What you will do ->
Copy the lines of the listing below, from the line containing "includes a digital" through the line containing "The answer is 21.2 mm", without any pictures.

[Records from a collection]
════════════════════

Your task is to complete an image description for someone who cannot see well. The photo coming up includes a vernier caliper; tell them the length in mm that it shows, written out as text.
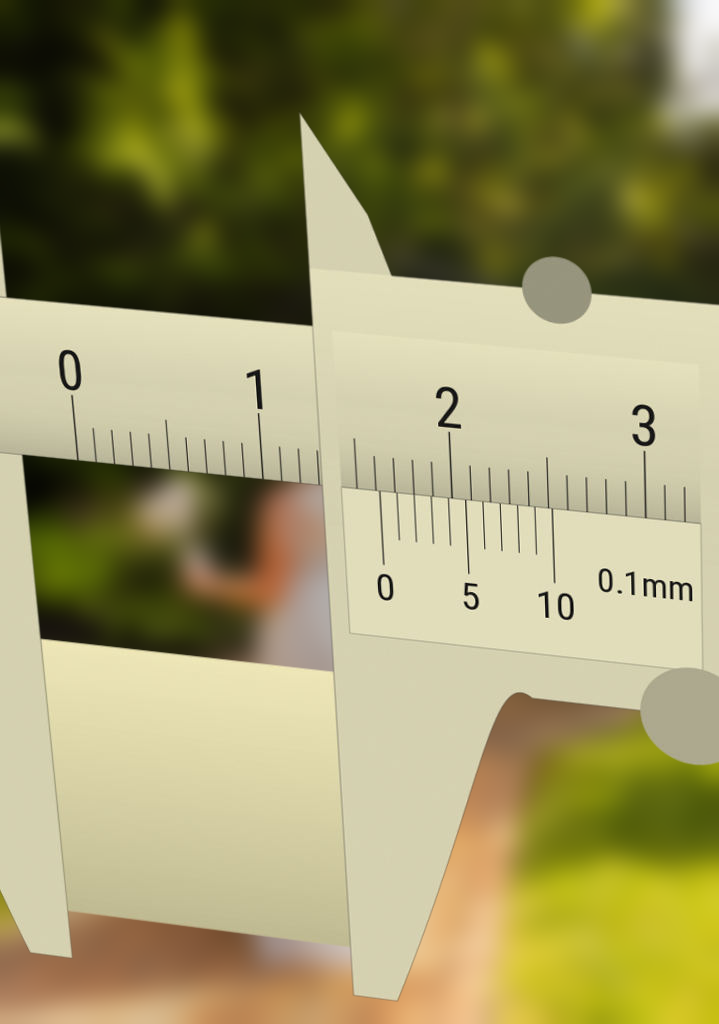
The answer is 16.2 mm
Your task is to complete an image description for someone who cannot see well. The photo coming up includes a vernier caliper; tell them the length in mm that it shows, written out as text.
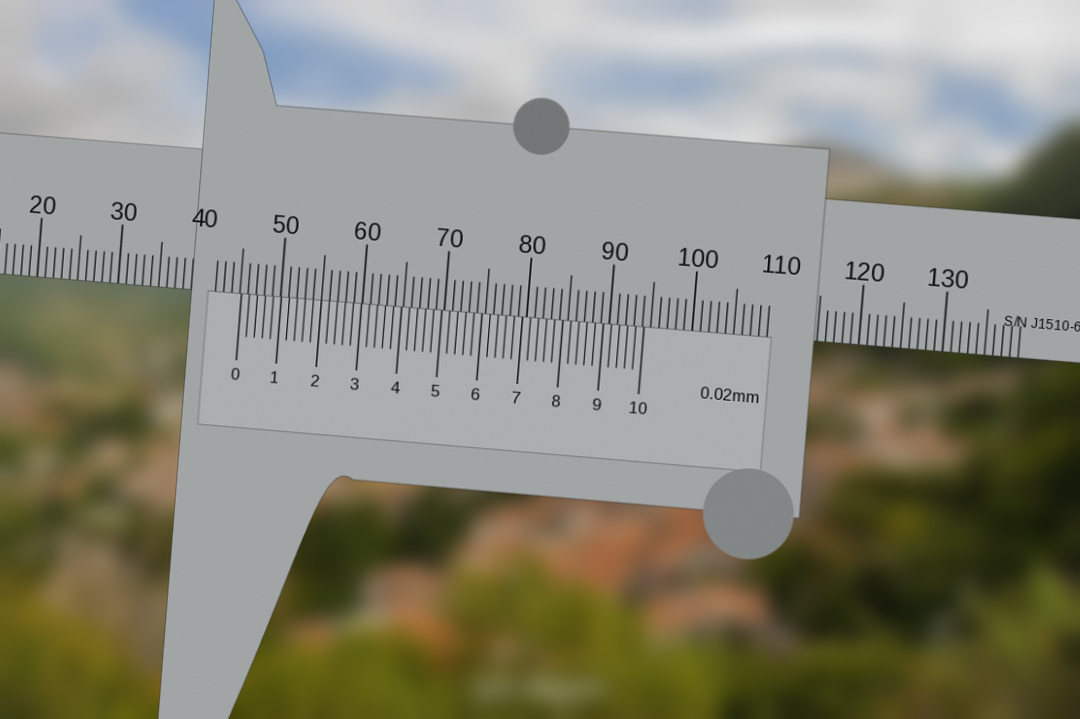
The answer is 45.2 mm
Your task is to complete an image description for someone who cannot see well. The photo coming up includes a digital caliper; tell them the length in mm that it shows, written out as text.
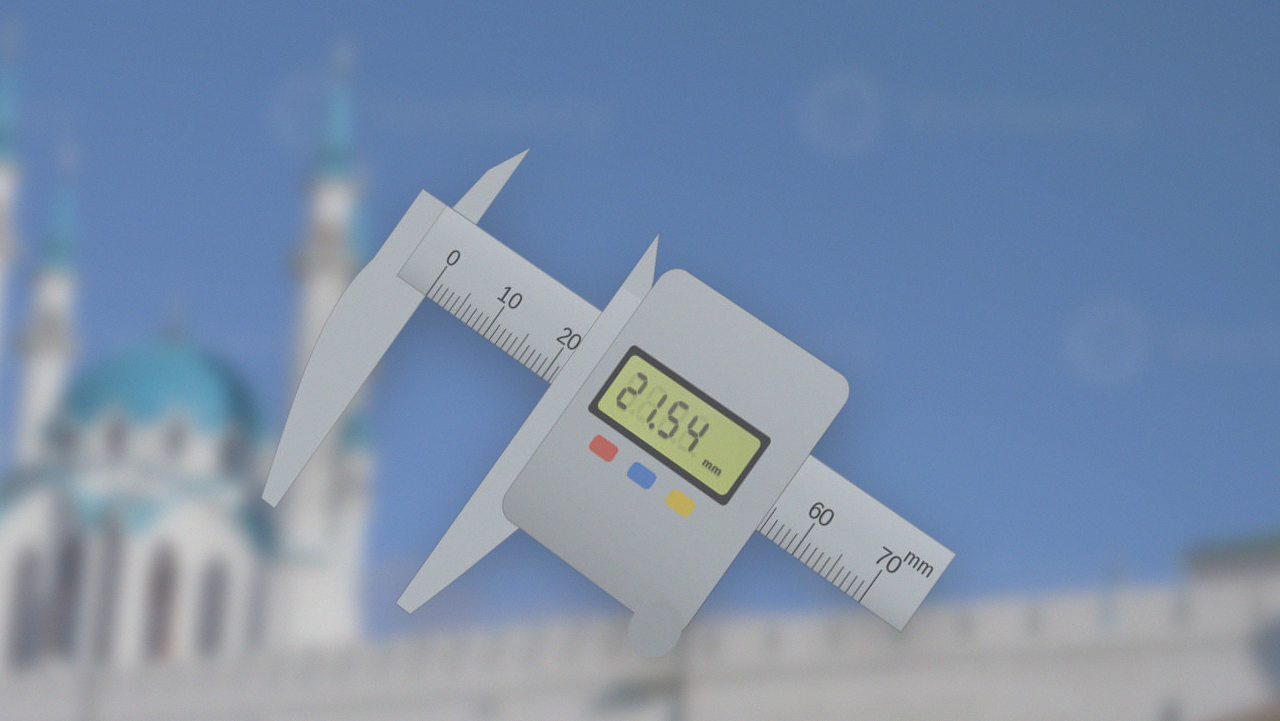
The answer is 21.54 mm
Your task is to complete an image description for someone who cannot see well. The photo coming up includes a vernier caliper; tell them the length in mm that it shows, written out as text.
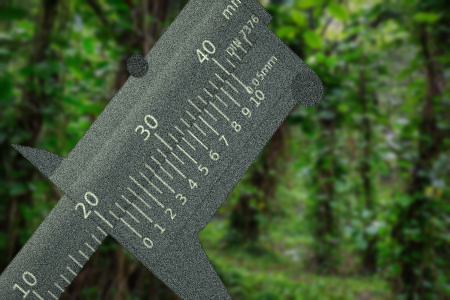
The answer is 21.2 mm
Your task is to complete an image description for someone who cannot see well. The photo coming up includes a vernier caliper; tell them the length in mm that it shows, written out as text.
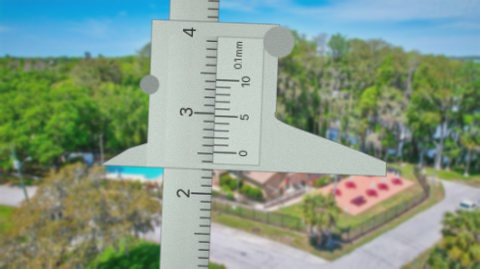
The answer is 25.2 mm
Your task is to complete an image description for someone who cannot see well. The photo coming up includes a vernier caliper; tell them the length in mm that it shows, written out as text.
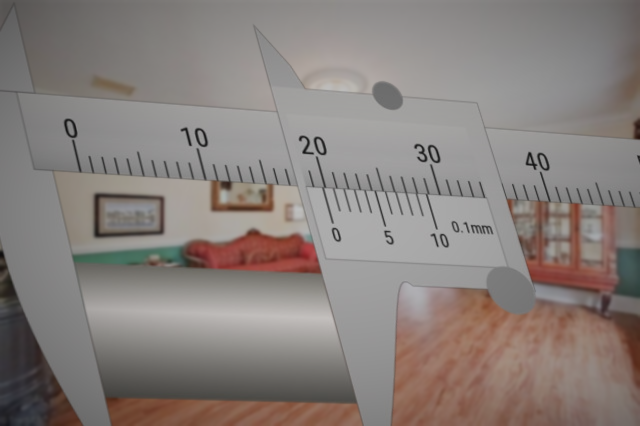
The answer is 19.8 mm
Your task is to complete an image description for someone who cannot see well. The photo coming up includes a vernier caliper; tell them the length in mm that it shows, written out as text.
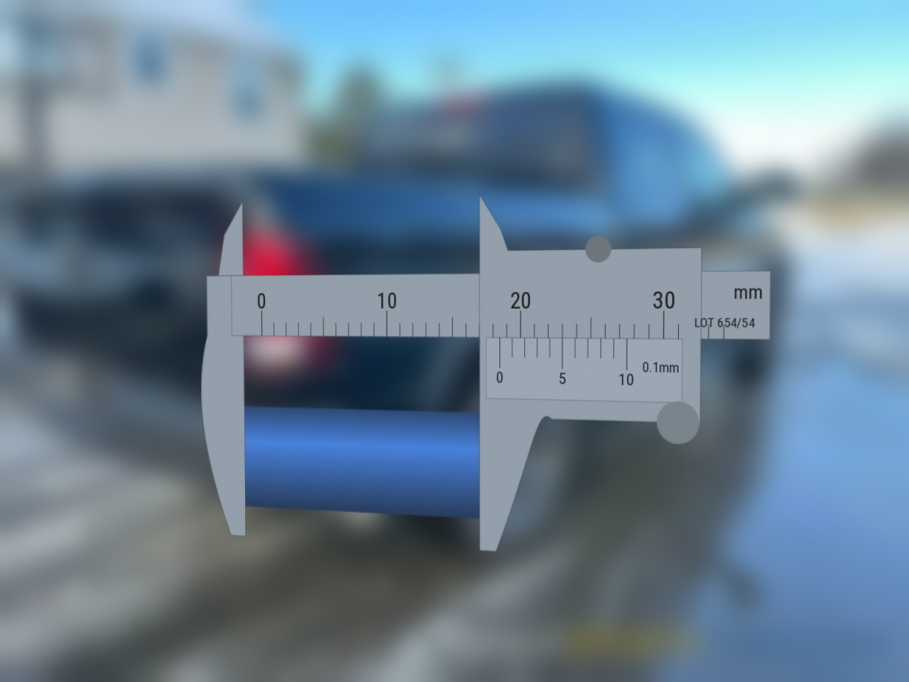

════════════════════

Response to the exercise ->
Your task is to complete an image description for someone who cannot see well. The photo coming up includes a digital caliper; tell them the length in mm that it shows, written out as text.
The answer is 21.54 mm
Your task is to complete an image description for someone who cannot see well. The photo coming up includes a vernier caliper; tell them the length in mm that it shows, written out as text.
The answer is 21.2 mm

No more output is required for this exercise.